De acordo com Valdoir Slapak, quando bem estruturada, a governança reduz incertezas e melhora a qualidade das decisões sem comprometer a agilidade necessária para competir em mercados dinâmicos. O benefício não está na criação de mais etapas, mas na eliminação de ambiguidades que frequentemente geram retrabalho e desperdícios. Essa visão tem contribuído para tornar o tema mais acessível a empresas que antes acreditavam não possuir porte suficiente para adotar práticas de governança.

Como a governança influencia os resultados financeiros?

Embora muitas vezes seja tratada como um conceito institucional, a governança possui impactos diretos sobre a gestão financeira. Processos decisórios mais organizados tendem a reduzir erros de alocação de recursos, melhorar o acompanhamento de investimentos e fortalecer mecanismos de controle.

Valdoir Slapak

Valdoir Slapak

Empresas que adotam rotinas estruturadas de monitoramento geralmente conseguem identificar desvios com maior rapidez e implementar correções antes que os problemas se tornem relevantes. Essa capacidade de antecipação tornou-se especialmente importante em cenários de maior volatilidade econômica.

Valdoir Slapak ressalta que a qualidade da gestão financeira está diretamente relacionada à qualidade das decisões que antecedem os números. Quando critérios, responsabilidades e objetivos são bem definidos, a tendência é que os recursos sejam utilizados de forma mais eficiente.

A relação entre governança e gestão de riscos

Outra mudança importante está relacionada à forma como empresas lidam com riscos. Se anteriormente a preocupação estava concentrada em eventos excepcionais, hoje cresce a atenção para fatores que podem comprometer resultados de maneira gradual. Questões operacionais, financeiras e estratégicas passaram a ser monitoradas de forma mais próxima, exigindo estruturas capazes de identificar vulnerabilidades antes que elas provoquem impactos significativos.

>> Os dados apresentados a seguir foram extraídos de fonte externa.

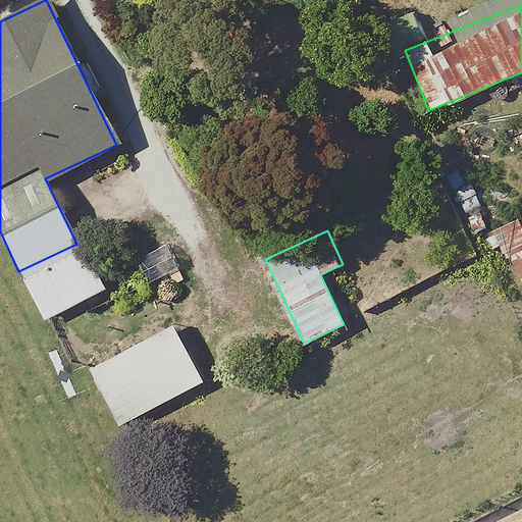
[(76,244),(18,271),(42,320),(100,292),(76,244)]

Segundo Valdoir Slapak, a governança contribui justamente para esse processo ao criar mecanismos que favorecem acompanhamento contínuo e maior visibilidade sobre os indicadores do negócio. Quanto melhor a capacidade de monitoramento, maiores tendem a ser as chances de corrigir desvios em estágios iniciais. Essa lógica tem fortalecido a cultura preventiva dentro das empresas, substituindo modelos excessivamente reativos por abordagens mais estruturadas.

O papel da governança na execução estratégica

Ter uma estratégia bem definida é apenas parte do desafio empresarial. A capacidade de transformar planejamento em resultado depende da existência de processos que garantam alinhamento entre diferentes áreas da organização. É nesse ponto que a governança assume um papel relevante. Ao estabelecer prioridades, responsabilidades e critérios de acompanhamento, ela contribui para reduzir a distância entre o que foi planejado e o que efetivamente acontece na prática.

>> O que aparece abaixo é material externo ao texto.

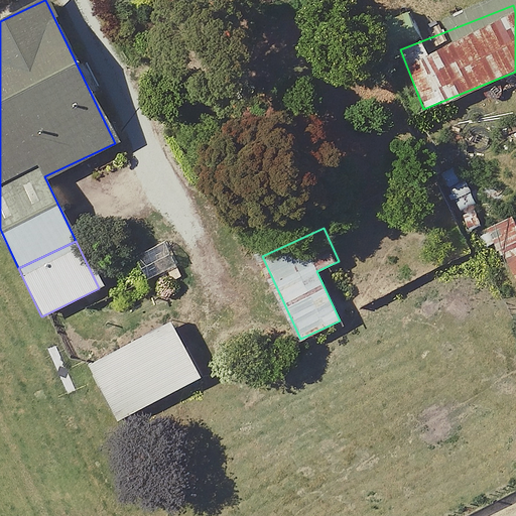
[(200,377),(170,321),(88,365),(117,420),(200,377)]
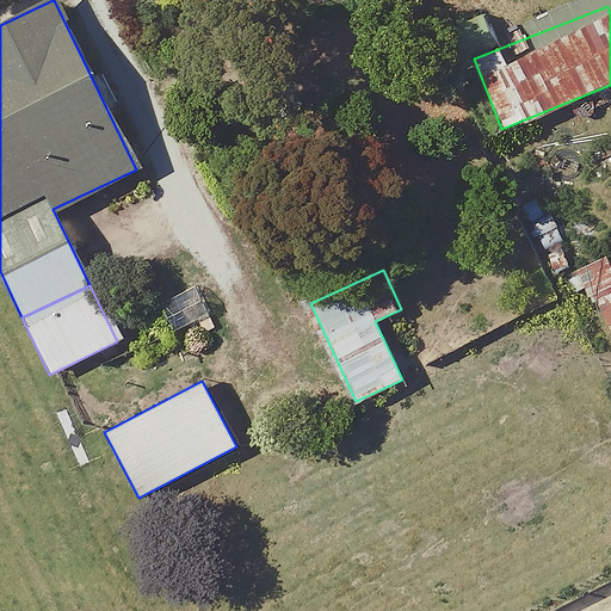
All buildings are outlined.
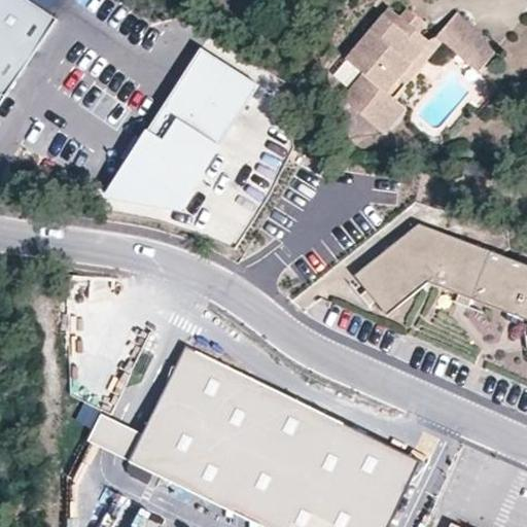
[(0,0),(0,104),(55,21),(23,0),(0,0)]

Conforme pontua Valdoir Slapak, muitas dificuldades de execução estão menos relacionadas à qualidade da estratégia e mais à ausência de mecanismos que assegurem sua implementação consistente. Empresas que conseguem integrar planejamento e acompanhamento tendem a apresentar maior capacidade de adaptação diante das mudanças do mercado.

O próximo passo da competitividade empresarial

À medida que os mercados se tornam mais dinâmicos e complexos, cresce a necessidade de estruturas capazes de apoiar decisões rápidas sem comprometer a qualidade da gestão. Nesse contexto, a governança tende a ampliar ainda mais sua relevância dentro das organizações.

Como destaca Valdoir Slapak, empresas que desenvolvem processos consistentes de decisão e acompanhamento criam condições mais favoráveis para enfrentar períodos de incerteza e aproveitar oportunidades de crescimento. Em um cenário onde previsibilidade e capacidade de adaptação se tornaram ativos valiosos, a governança caminha para ocupar uma posição cada vez mais central na gestão dos negócios.